Seyyar market işine pandemi döneminde başladığını söyleyen Semih Gör, “Bu işe pandemi döneminde başladım, normalde köylere mutfak tüpü dağıtımıyla uğraşıyordum. Pandemide tüp getirirken insanlar benden erzak da istemeye başladılar; benim de aklımda böyle bir fikir oluştu. ‘Hem market yapalım erzak olsun hem de tüp olsun’ diyerek köylere gitmeye başladım. Toplam 38-40 köy dolanıyorum, köylünün de oralarda bize ihtiyacı var. Günde 100-120 kilometre yol yapıyorum 12-13 köye giderek. En yakın köylerim Yukarı ve Aşağı Çağlayan, oradan da Kalabak’a doğru ilerleyeceğim, günüm bu şekilde geçiyor. Gittiğim köylerin hiçbirinde bakkal ya da market yok, sadece seyyar sebze-meyveci geliyor bir de ben gidiyorum. Yazın tabii daha güzel oluyor yazlıkçılar da gelince. Şehirden gelenler köyü görünce çok şaşırıyor, fotoğraf çekmek isteyenler falan oluyor, tabii köylüler bu duruma alışkın olduğu için onlara yabancı gelmiyor artık” dedi.
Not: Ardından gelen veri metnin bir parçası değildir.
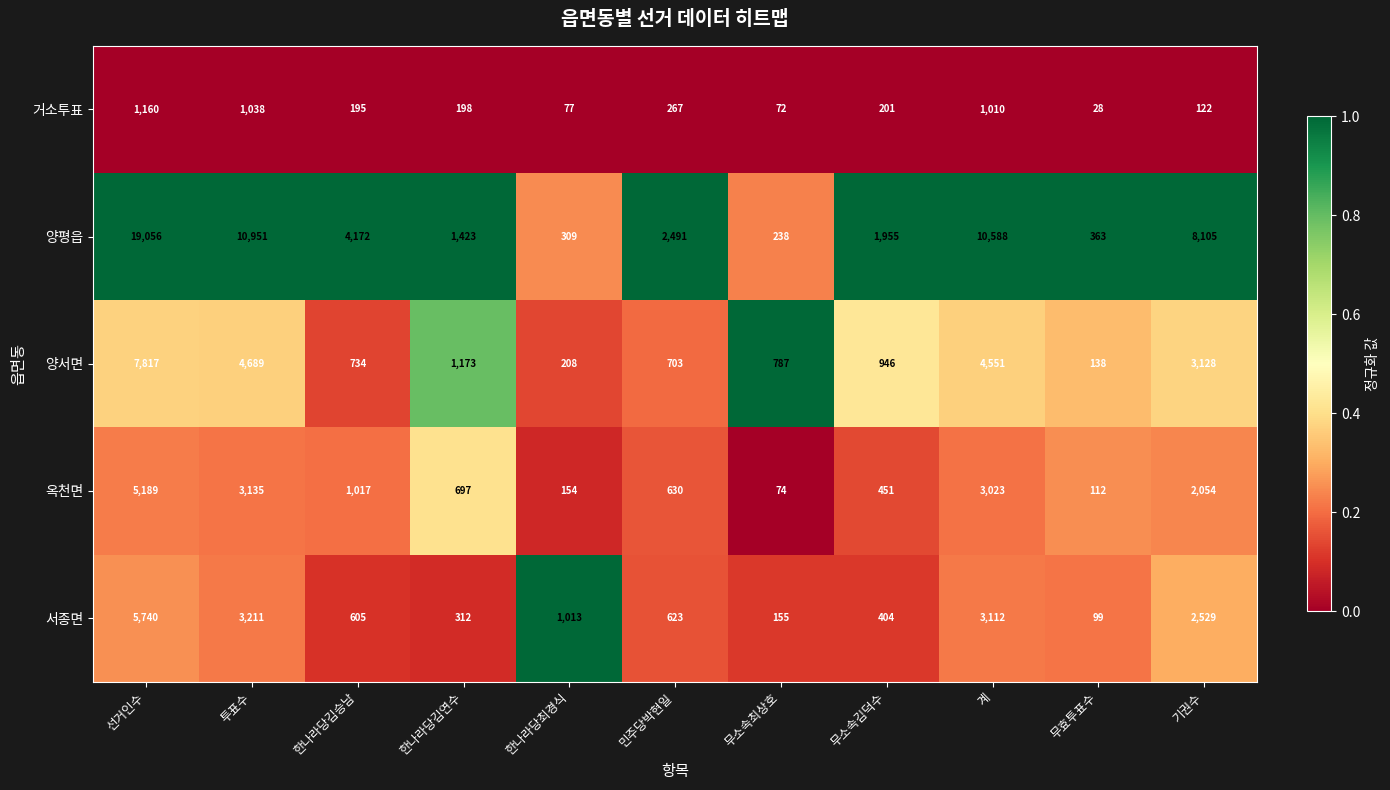

At 기권수, list the series in order from largest to smallest.

양평읍, 양서면, 서종면, 옥천면, 거소투표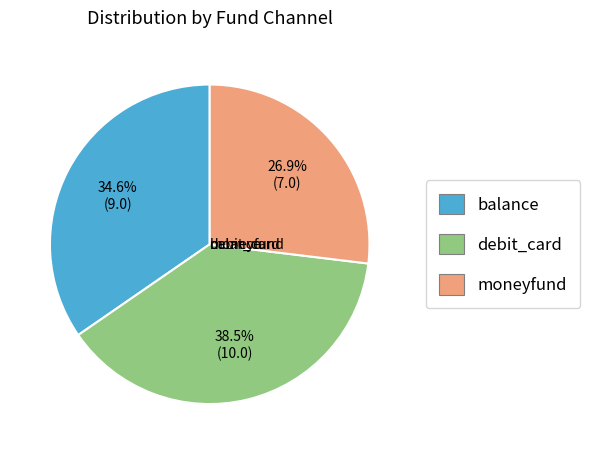

What is the ratio of the value at balance to the value at moneyfund?

1.3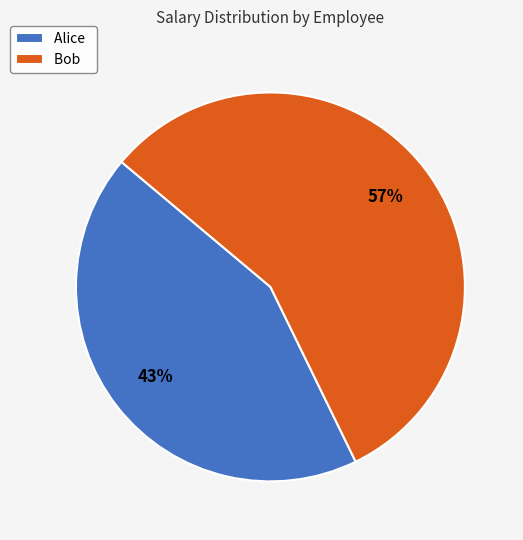

Which category has the biggest portion of the pie?

Bob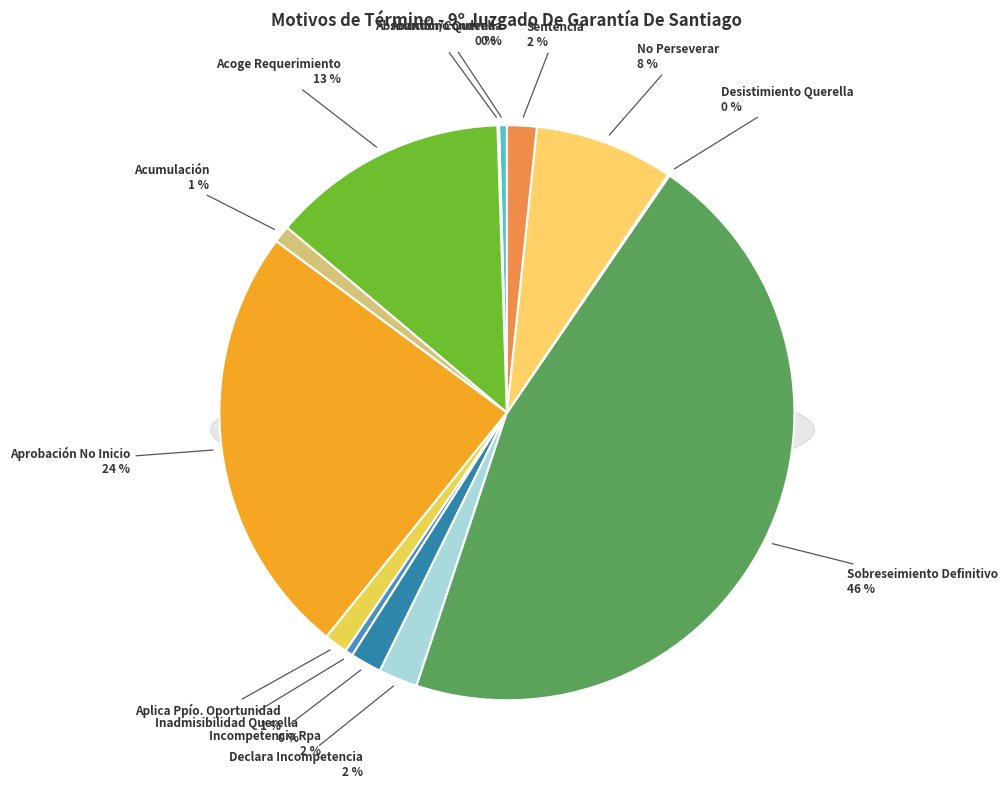

Between Declara Inadmisibilidad De La Querella. and Desistimiento Querella., which is larger?

Declara Inadmisibilidad De La Querella.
“Marketimizde kredi kartı da geçiyor”
Kışın hava şartlarına bağlı olarak işlerinin daha zor olduğuna değinen esnaf Gör, şöyle devam etti:
“Kışın işlerimiz daha sakin, yazın çok canlı ve hareketli oluyor. Kışın daha çok karlı ve çamurlu yollardan geçtiğim için biraz mücadele istiyor, zorluyor baya. Pazartesi ve Perşembe hariç haftanın 5 günü çalışıyorum. Köylerde özellikle hayvancılık yoğun olduğu için tabii köpekleri de var, onlara poşet poşet ekmek götürüyorum. Onun dışında seyyar marketimizde tüp, çocuklar için dondurma çikolata gibi sevdikleri şeyler ve diğer tüm temel ihtiyaçlar satılıyor. Ayrıca özel bir istekleri olursa da söylüyorlar, bir sonraki gün getiriyorum. Herkesin ihtiyacını karşılamaya çalışıyoruz, aslında herkesin ayağına hizmet gibi oluyor. Bu otobüs daha öncesinde de köylerde çalışıyormuş; şansıma bana çok iyi denk geldi. İçi de zaten hazır ve yapılıydı, ben sadece dekorasyon anlamında birkaç şey ekleyip toparladım ve bu hale getirdim. Sabit dükkânımız üzerinden devam ettiğimiz için araba temel gıda satış aracı olarak geçiyor, projesi falan da çizilmiş. Ayrıca marketimizde kredi kartı da geçiyor.”
“Eve lazım ne varsa burada buluyoruz”
Odunpazarı ilçesi kırsal Süpüren Mahalle’sinde yaşayan 68 yaşındaki Rabia Özsoy, “Burası 30 haneli bir köy. Köyde bakkalımız da marketimiz de yok, sadece bu seyyar market geliyor. Yaklaşık 7 seneden beri geliyor buraya, Pazartesi Salı ve Çarşamba günleri geliyor. Eve lazım ne varsa burada buluyoruz, en çok da ekmek alıyoruz. Marketimizi çok seviyoruz, o olmasa biz aç kalırız” dedi.